Subtypes of Type 2 Diabetes Determined From Clinical Parameters — Diabetes 2020 Oct; 69(10): 2086-2093. https://doi.org/10.2337/dbi20-0001
Not just potential for personalized medicine in the treatment of diabetes but perhaps a framework for better risk stratification and selection in life insurance.

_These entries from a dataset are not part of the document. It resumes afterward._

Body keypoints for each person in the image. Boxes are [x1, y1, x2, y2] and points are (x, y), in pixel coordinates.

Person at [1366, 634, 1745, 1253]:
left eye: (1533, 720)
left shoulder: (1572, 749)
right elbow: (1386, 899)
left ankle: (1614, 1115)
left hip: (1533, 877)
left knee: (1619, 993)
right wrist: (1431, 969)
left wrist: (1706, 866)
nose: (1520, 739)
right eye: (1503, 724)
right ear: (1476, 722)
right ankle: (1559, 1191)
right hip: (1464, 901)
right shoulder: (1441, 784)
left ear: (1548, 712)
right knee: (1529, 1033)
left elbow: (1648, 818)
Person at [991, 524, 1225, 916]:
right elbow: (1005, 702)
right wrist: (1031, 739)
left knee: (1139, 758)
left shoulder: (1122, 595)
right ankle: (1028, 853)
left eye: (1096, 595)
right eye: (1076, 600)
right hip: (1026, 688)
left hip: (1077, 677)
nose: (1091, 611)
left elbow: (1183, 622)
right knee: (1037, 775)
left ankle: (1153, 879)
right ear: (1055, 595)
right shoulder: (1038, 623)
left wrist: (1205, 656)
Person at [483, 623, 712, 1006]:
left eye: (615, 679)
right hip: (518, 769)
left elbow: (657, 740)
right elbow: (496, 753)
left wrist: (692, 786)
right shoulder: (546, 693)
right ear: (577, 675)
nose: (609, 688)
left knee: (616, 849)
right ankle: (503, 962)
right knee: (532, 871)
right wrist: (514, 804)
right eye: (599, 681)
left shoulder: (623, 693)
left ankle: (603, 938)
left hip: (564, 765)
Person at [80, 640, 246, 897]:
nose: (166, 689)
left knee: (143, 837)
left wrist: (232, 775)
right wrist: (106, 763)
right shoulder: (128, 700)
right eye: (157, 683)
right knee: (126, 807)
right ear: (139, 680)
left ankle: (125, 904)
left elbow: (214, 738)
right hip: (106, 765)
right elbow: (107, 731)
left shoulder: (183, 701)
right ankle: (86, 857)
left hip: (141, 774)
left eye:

Intakes of Folate, Vitamin B6, and Vitamin B12 in Relation to Diabetes Incidence Among American Young Adults: A 30-Year Follow-up Study
RESULTS During 30 years (mean 20.5 ± 8.9) of follow-up, 655 incident cases of diabetes occurred. Intake of folate, but not vitamin B6 or vitamin B12, was inversely associated with diabetes incidence after adjustment for potential confounders. Compared with the lowest quintile of total folate intake, the multivariable-adjusted hazard ratios (95% CI) in quintiles 2–5 were 0.85 (0.67–1.08), 0.78 (0.60–1.02), 0.82 (0.62–1.09), and 0.70 (0.51–0.97; Ptrend = 0.02). Higher folate intake was also associated with lower plasma homocysteine (Ptrend < 0.01) and insulin (Ptrend < 0.01). Among supplement users, folate intake was inversely associated with serum C-reactive protein levels (Ptrend < 0.01).
CONCLUSIONS Intake of folate in young adulthood was inversely associated with diabetes incidence in midlife among Americans. The observed association may be partially explained by mechanisms related to homocysteine level, insulin sensitivity, and systemic inflammation.
Intakes of Folate, Vitamin B6, and Vitamin B12 in Relation to Diabetes Incidence Among American Young Adults: A 30-Year Follow-up Study — Diabetes Care 2020 Oct; 43(10): 2426-2434. https://doi.org/10.2337/dc20-0828
Folate is a B vitamin that occurs naturally in foods such as green leafy vegetables, citrus fruit, and beans. So eat your greens and beans. Taking a supplement can’t hurt either. My multivitamin has plenty of folate.